> [Provided passage]
-------

The first part makes sure that latitude is never above +90 or below -90.

The second part makes sure that none of the polygons are "reversed". I compute the area of each ring, and if it's greater than 2π I reverse it. For interior rings (holes, which have a position i>0), the check is reversed, since we want every hole to have an area > 2π (a hole's area is 4π minus the space that is "carved" by the hole).

[aourednik]

Thanks @Fil

Turns out porting this to the R sf package is not immediately easy, but I managed to wrap your functions in a js file executable by a system call from R. Posting this here to keep a trace:

Call from R

geojson <- file.path(path,to,geojson,file)
system(paste("/opt/homebrew/bin/node repair_geometries.js --file",geojson))

The JS script:

// yarn add d3
// yarn add d3-geo

let d3 = {};
runapp();

async function runapp(){
  const fs = require('fs');
  d3 = await Promise.all([
    import("d3"),
    import("d3-geo")
  ]).then(d => Object.assign({}, ...d));
  let currentMapFile = process.argv[3];
  let data = fs.readFileSync(currentMapFile);
  data = JSON.parse(data);
  console.log(data);
  data.features = data.features.map(dat => normalizeWindingOrder(dat));
  fs.writeFileSync( currentMapFile, JSON.stringify(data));
}

function normalizeWindingOrder(geo) {
  switch (geo.type) {
    case "FeatureCollection":
      geo.features.forEach(normalizeWindingOrder);
      return geo;
    case "Feature":
      normalizeWindingOrder(geo.geometry);
      return geo;
    case "GeometryCollection":
      normalizeWindingOrder(geo.geometries);
      return geo;
    case "MultiPolygon":
      geo.coordinates.forEach(normalizePolygon);
      return geo;
    case "Polygon":
      normalizePolygon(geo.coordinates);
      return geo;
  }
  return geo;

  function normalizePolygon(coordinates) {
    coordinates.forEach((ring) =>
      ring.forEach((p) => {
        if (Math.abs(p[1]) > 90) p[1] = 90 * Math.sign(p[1]);
      })
    );
    coordinates.forEach(
      (ring, i) =>
        (d3.geoArea({ type: "Polygon", coordinates: [ring] }) >= 2 * Math.PI) ^
          !!i && ring.reverse()
    );
  }
}

-------

> [Short exercise 1]
In the dataset rows, take the lines from the first one through the line that contains "genus: Taraxacum" and rename "common name" to "vernacular name". Give those lines back with nothing else altered.

Dataset rows:
-------

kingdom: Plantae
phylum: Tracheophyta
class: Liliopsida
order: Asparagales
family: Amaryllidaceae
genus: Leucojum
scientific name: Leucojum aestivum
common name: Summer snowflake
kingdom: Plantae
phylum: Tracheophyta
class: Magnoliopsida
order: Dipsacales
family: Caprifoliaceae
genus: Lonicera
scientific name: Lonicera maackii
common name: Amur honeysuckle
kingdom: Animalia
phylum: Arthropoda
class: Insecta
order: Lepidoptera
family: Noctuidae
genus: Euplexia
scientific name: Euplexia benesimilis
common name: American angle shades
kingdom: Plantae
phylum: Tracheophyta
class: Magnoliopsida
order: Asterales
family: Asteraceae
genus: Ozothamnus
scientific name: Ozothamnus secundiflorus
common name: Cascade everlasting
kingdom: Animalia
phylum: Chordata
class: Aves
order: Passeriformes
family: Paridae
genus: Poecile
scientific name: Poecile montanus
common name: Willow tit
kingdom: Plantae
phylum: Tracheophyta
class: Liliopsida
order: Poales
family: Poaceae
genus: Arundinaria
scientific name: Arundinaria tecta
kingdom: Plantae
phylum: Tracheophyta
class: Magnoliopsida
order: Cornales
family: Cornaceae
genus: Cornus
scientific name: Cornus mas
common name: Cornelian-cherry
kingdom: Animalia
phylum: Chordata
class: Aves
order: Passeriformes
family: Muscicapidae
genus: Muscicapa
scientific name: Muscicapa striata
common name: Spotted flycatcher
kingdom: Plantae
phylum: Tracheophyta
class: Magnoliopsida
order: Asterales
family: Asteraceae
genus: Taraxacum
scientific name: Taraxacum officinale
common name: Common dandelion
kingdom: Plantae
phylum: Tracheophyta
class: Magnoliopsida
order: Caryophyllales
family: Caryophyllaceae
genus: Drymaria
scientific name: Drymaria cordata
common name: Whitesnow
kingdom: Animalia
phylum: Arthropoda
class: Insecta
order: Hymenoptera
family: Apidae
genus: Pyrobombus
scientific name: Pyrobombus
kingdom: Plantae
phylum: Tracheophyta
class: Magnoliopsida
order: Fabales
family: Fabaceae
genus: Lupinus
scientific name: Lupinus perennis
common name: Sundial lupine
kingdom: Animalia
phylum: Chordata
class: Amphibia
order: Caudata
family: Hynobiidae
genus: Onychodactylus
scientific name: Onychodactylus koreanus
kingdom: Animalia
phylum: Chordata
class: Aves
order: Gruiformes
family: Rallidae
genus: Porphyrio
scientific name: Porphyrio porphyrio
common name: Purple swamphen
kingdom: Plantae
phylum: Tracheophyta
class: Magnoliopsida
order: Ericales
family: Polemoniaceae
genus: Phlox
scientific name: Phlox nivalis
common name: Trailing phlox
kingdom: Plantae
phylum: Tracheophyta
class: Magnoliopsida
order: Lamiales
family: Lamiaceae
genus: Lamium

-------

> [Short exercise 2]
From the forum excerpt on fixing polygon winding order, copy word for word the passage starting with "Turns out porting" and going on through "geojson <- file.path(path,to,geojson,file)".

> [Exercise output 1]
kingdom: Plantae
phylum: Tracheophyta
class: Liliopsida
order: Asparagales
family: Amaryllidaceae
genus: Leucojum
scientific name: Leucojum aestivum
vernacular name: Summer snowflake
kingdom: Plantae
phylum: Tracheophyta
class: Magnoliopsida
order: Dipsacales
family: Caprifoliaceae
genus: Lonicera
scientific name: Lonicera maackii
vernacular name: Amur honeysuckle
kingdom: Animalia
phylum: Arthropoda
class: Insecta
order: Lepidoptera
family: Noctuidae
genus: Euplexia
scientific name: Euplexia benesimilis
vernacular name: American angle shades
kingdom: Plantae
phylum: Tracheophyta
class: Magnoliopsida
order: Asterales
family: Asteraceae
genus: Ozothamnus
scientific name: Ozothamnus secundiflorus
vernacular name: Cascade everlasting
kingdom: Animalia
phylum: Chordata
class: Aves
order: Passeriformes
family: Paridae
genus: Poecile
scientific name: Poecile montanus
vernacular name: Willow tit
kingdom: Plantae
phylum: Tracheophyta
class: Liliopsida
order: Poales
family: Poaceae
genus: Arundinaria
scientific name: Arundinaria tecta
kingdom: Plantae
phylum: Tracheophyta
class: Magnoliopsida
order: Cornales
family: Cornaceae
genus: Cornus
scientific name: Cornus mas
vernacular name: Cornelian-cherry
kingdom: Animalia
phylum: Chordata
class: Aves
order: Passeriformes
family: Muscicapidae
genus: Muscicapa
scientific name: Muscicapa striata
vernacular name: Spotted flycatcher
kingdom: Plantae
phylum: Tracheophyta
class: Magnoliopsida
order: Asterales
family: Asteraceae
genus: Taraxacum

> [Exercise output 2]
Turns out porting this to the R sf package is not immediately easy, but I managed to wrap your functions in a js file executable by a system call from R. Posting this here to keep a trace:

Call from R

geojson <- file.path(path,to,geojson,file)